I think it was Marcia, the Organised Queen, that said she kept a notebook by her computer and wrote things down in it every day and started with a fresh page each day. I have started doing that. Next to my computer is now a "journal" of sorts. Each day is noted and I keep any password/screennames that I have created or changed in it. I write my notes and maybe a notation of something that I have read on one of my favorite websites. Two places that I go every day are the TOH Recipe Boards and the Voy Craft board. I have many friends there and I get lots of new ideas/recipes from these wonderful sites. Other than my blog and facebook, I really don't have time to go other places on the internet unless I am looking for something more specific. But even more importantly in this notebook are the people that ask for prayer or that speak to my heart prompting me to pray for them. In this notebook, I now keep their names and their specific request and if there is a response with a specific answer to that prayer I try to put it in also.
This notebook helps me with several goals.

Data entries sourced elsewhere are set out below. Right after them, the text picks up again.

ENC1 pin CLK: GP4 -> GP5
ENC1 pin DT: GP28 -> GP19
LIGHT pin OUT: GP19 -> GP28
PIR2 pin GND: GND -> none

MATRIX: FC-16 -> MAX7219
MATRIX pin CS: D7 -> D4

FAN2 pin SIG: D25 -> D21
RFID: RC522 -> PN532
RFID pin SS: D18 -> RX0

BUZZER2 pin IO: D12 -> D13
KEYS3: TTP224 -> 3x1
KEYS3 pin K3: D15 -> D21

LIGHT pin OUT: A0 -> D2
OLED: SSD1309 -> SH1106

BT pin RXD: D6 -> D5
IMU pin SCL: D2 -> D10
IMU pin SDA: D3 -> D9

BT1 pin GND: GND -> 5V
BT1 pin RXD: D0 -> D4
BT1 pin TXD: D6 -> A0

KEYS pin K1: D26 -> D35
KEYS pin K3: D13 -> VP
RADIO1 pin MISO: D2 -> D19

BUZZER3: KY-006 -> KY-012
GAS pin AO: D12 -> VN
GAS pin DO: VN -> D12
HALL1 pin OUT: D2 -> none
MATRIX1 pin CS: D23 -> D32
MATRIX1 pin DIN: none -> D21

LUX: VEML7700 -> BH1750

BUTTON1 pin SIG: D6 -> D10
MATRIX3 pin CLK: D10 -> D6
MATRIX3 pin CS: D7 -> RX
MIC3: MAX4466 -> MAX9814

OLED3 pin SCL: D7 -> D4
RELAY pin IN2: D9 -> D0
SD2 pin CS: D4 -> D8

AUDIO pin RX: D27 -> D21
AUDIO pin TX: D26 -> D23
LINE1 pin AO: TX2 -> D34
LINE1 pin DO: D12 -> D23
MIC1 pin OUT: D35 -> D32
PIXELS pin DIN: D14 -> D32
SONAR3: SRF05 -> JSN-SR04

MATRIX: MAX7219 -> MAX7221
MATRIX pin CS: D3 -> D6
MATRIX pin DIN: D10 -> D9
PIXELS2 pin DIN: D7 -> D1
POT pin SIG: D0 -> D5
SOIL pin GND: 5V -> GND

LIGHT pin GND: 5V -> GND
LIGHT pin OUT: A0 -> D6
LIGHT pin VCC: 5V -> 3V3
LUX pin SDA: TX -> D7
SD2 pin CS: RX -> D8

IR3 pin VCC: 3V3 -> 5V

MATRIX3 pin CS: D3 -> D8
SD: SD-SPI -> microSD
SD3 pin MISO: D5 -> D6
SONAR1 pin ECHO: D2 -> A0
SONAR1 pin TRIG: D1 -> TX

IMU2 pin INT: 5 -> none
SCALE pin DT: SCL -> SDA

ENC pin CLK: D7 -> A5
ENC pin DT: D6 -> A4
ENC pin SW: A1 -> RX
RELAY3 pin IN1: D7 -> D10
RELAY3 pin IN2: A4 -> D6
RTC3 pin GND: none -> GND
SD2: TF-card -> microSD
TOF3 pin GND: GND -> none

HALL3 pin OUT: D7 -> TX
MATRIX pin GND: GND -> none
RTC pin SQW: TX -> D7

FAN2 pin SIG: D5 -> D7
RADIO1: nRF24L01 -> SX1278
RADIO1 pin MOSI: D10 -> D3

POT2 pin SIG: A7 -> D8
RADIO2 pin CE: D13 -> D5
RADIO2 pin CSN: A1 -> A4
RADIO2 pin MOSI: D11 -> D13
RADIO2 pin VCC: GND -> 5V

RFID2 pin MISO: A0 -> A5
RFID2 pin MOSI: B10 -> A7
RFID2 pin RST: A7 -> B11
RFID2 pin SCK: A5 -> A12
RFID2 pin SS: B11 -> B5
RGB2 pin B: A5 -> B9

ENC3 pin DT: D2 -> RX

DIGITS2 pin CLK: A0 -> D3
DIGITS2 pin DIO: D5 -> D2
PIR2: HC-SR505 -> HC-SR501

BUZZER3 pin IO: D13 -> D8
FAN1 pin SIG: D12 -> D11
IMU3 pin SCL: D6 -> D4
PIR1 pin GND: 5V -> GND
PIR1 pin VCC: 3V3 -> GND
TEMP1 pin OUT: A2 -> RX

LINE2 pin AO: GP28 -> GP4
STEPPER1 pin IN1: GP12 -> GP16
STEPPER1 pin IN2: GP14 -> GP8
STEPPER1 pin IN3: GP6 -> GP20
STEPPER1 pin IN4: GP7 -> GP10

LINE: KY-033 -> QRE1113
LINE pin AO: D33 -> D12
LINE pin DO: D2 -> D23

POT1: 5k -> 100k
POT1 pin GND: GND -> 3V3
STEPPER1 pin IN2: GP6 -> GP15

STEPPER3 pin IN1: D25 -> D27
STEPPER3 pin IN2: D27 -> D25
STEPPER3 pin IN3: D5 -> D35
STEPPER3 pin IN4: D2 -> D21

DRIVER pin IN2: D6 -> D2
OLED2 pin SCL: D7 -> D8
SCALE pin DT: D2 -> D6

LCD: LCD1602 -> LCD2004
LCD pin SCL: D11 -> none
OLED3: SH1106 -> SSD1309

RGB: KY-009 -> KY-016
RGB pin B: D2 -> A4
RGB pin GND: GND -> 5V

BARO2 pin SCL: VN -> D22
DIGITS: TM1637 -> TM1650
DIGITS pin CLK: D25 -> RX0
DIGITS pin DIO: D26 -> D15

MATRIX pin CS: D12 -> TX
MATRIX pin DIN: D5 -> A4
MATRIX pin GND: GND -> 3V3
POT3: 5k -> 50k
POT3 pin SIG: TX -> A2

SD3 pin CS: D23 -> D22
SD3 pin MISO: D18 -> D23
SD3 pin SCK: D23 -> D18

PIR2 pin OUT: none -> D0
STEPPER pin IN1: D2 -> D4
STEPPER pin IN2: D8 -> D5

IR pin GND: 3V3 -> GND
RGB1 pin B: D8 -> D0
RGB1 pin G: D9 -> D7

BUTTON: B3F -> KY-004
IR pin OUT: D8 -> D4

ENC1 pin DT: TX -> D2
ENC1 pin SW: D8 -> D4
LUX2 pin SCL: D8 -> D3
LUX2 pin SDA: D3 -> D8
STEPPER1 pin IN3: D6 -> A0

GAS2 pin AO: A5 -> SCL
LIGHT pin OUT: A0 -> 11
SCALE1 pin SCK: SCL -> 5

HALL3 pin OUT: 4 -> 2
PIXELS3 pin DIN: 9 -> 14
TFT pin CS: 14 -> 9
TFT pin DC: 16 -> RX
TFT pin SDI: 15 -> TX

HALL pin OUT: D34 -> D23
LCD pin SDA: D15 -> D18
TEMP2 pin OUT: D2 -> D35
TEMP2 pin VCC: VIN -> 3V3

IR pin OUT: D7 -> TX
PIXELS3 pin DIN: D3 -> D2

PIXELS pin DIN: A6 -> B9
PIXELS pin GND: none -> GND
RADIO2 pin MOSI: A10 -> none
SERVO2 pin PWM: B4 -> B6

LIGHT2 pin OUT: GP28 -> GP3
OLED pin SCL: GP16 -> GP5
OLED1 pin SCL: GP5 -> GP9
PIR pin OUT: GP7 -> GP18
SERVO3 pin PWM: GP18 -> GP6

It helps keep me organized in the recording of specific information on websites. And it helps keep me organized and makes me follow thru on a commitment to pray for someone. I really dislike it when a friend requests prayer and I say I will pray for them, which I do immediately but then forget to continue in prayer. I want to follow through and be a prayer warrior and this will help me to obtain that goal. And in some ways it gives me a prayer focus and I can't help but feel that focusing on prayer will help me with my emotional state.
Now, you probably aren't too impressed with this post, lol, but I had to get it out there for me, I guess. Creating a little accountability to follow through with my goal to be a better person!
Speaking of being a better person, I read a wonderful blog post today about being a better person. I could not have said this any better. Click here and read what this sweet mom has to say. I think it is a worthy post. It says just exactly what I feel and sometimes I feel so defeated. Yet, this friend captures the hope. I have to be honest. Last night on my drive home from work, the "downs" set in... I thought and teared up all the way home lamenting on wanting to be this better person.... I struggled with my thoughts and prayed to the Lord about it all the way home.... and then this morning, I read this on a blog that I follow. Guess that I am not alone. I don't know if I am making sense or not to you, lol, but I know what I mean! ha!